Posted Dec 03, 2012 10:44 pm CST
The governing council of the ABA’s law school accrediting arm has given preliminary approval to a package of proposed changes in law school accrediting standards covering facilities, equipment, technology, libraries and information resources.
The proposed changes, unanimously approved with only minor changes Friday by the council of the ABA Section of Legal Education and Admissions to the Bar, will now be posted for notice and comment, according to Barry Currier, the ABA’s interim consultant on legal education.
The section’s Standards Review Committee, which proposed the changes, has asked the council to postpone final approval of its suggested changes until it has a chance to review all of the committee’s recommended revisions of the standards, which it hopes to finish by the end of 2013.

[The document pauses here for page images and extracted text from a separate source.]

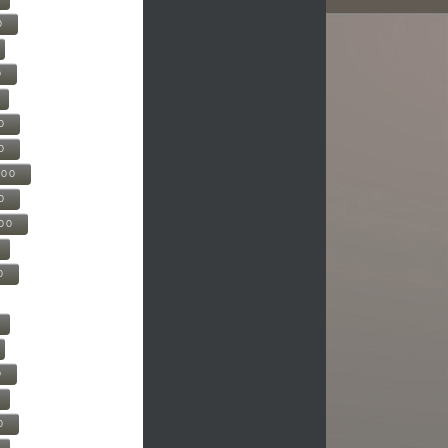
0
0
0
0
500
0
000
0
0
0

The proposed changes that received the council’s preliminary approval Friday are contained in two chapters of the standards. The first, chapter six (PDF), deals with law libraries and information resources. The second, chapter seven (PDF), addresses law school facilities, equipment and technology.
In making its recommended changes to chapter six, the committee said it had focused on three primary goals: to more concretely link library performance to the mission of the law school; to require measurements that are more outcome-related and focus on quality rather than quantity; and to alter the standards to reflect the ways that legal information can be accessed or acquired in the 21st century.
Under its proposed changes, the current opaque requirement that a law library be “an active and responsive force” in the life of a law school would be replaced by a more specific requirement that the library provide support adequate to enable the law school to carry out its program of legal education. Libraries also would be required to engage in planning and assessment.
Chapter seven, which now covers physical facilities, would be expanded to include equipment, technology and technology support. Law schools also would be required to have facilities, equipment, technology and technology support that “enable it to operate in compliance with the standards and carry out its program of legal education.”
At its meeting Friday in Denver, the council also approved a draft proposal for the development of a protocol for auditing law school graduate employment data, using some of the $250,000 monetary sanction it levied on the University of Illinois College of Law last June for intentionally misreporting admissions data.